Reading text:
Senor Coconut Yellow Fever
best of 2006Señor Coconut and his Orchestra (feat. Argenis Brito) - Yellow Fever!
(CD) RephlexAYCD11, 2006-06-09

Tracklisting :
01. My Name Is Coco
02. YELLOW MAGIC (Tong Poo) feat. Ryuichi Sakamoto & Jorge Gonzalez
03. Coco Agogo feat. Akufen & Jorge Gonzalez
04. LIMBO feat. Yukihiro Takahashi
05. What Is Coconut?
07. El Coco Rallado
09. Mambo Numerique feat. Towa Tei & Marina
10. SIMOON feat. Mouse on Mars
11. Coconut AM
12. THE MADMEN feat. Haruomi Hosono
13. What Is Coconut? feat. Constanze Martinez
15. Breaking Music feat. Dandy Jack & Schneider TM
17. El Coco Roco Roto
19. What Is Coconut? feat. Towa Tei
20. FIRECRACKER feat. Lisa Carbon

Notes : Tracks in capitals are Yellow Magic Orchestra covers

Press Release :
Nice up the dance: Señor Coconut meets Yellow Magic Orchestra

Essay Recordings is proud to introduce the latest instalment in the vaunted legacy of Señor Coconut, the world's only German/Chilean "electrolatino" interpreter of pop standards. This time out, Coconut—famous for his laptop-salsa and acid-merengue covers of Kraftwerk, Sade, and Michael Jackson—is back with a proper Latin big band, fronted by the inimitable Venezuelan singer Argenis Brito, to pay homage to Kraftwerk's Eastern counterparts in the annals of techno-pop pioneers, Yellow Magic Orchestra. Making the orchestra that much more magical, all three of YMO's members—Haruomi Hosono, Yukihiro Takahashi, and Oscar- and Grammy-winning composer Ryuichi Sakamoto—make guest appearances on the album. And rounding out the barmy, mixed-up social club, the album features a host of distinguished collaborators from all corners of the electronic-music world—including Towa Tei, Mouse on Mars, Akufen, Schneider TM and Nouvelle Vague's Marina—in a series of playful, cryptic interludes that aim to crack open, once and for all, the mystery of Señor Coconut.

Do you want to know more about Senor Coconut and this project?

Activity list:
a - Answer these questions about the Señor Coconut album text.
(i) Which singer fronts the Latin big band on the album?
(ii) What do the track titles written in capitals indicate?
(iii) Who is featured on the track "SIMOON"?
b - Continue the Señor Coconut album text from its last sentence.

Dataset excerpt:
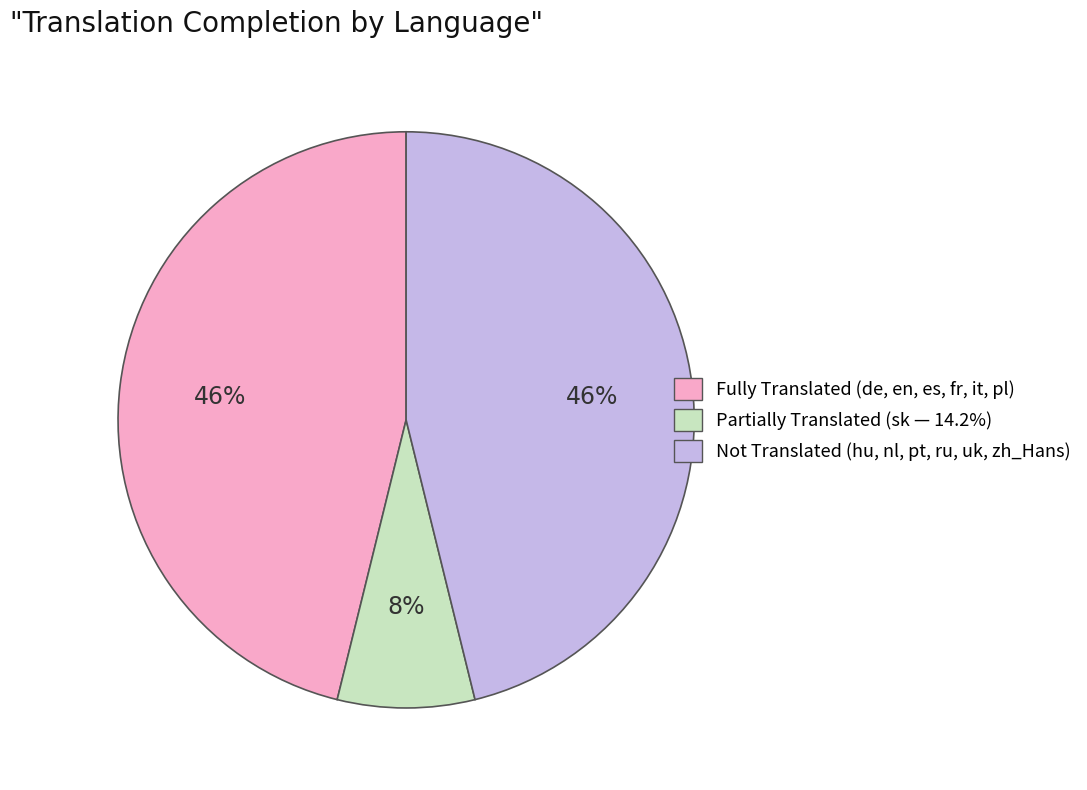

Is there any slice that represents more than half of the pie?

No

Answer section:
a -
(i) Argenis Brito
(ii) They are Yellow Magic Orchestra covers.
(iii) Mouse on Mars

b -
Everyone has heard of "desert island discs"—those collections of treasured albums that one would absolutely have to have in his possession if stranded on a desert island deep in the South Pacific. Imagine, for a moment, that this album is a variation on that theme: the mysterious Señor Coconut (more on him in a moment), finding himself shipwrecked on a desolate rock in the middle of the deep blue, hauls out his iPod, filled to the last gigabyte with recordings of Japan's Yellow Magic Orchestra (again, hold your horses, we'll get to them). The problem with the desert island disc scenario, of course, is logistical: what to do when the batteries run out? Fortunately Coconut has a backup plan: his fellow passengers just happening to be the members of an immensely talented Latin big band, he quickly has them learn the parts to 10 of his favourite YMO songs, and voilá: a yellow magic overload to last until the rescue ships come. The only catch, of course: this time the synth-pop classics are rendered as mambo, merengue, bolero and cha-cha-cha. Of course, none of this is true—although from the sound of the record, you could be forgiven for believing otherwise. The real story is a bit more prosaic (but only a bit, when you think about it). Señor Coconut is probably the best-known project of the man born as Uwe Schmidt. A core participant in Frankfurt, Germany's electronic-music scene in the early '90s and the proprietor of the Rather Interesting label, he has long been revered by a relatively (let's face it) miniscule audience of techno fans, industrial heads, and experimental-music obsessives for hundreds of records released under a dizzying array of aliases and collaborations: Atom Heart, AtomTM, Lisa Carbon Trio, Dots, Flextone, Midisport, Lassigue Bendthaus, DOS Tracks, Flanger, Datacide, Ongaku, Geeez 'N' Gosh, Masters of Psychedelic Ambiance… the list goes on, and on, and on.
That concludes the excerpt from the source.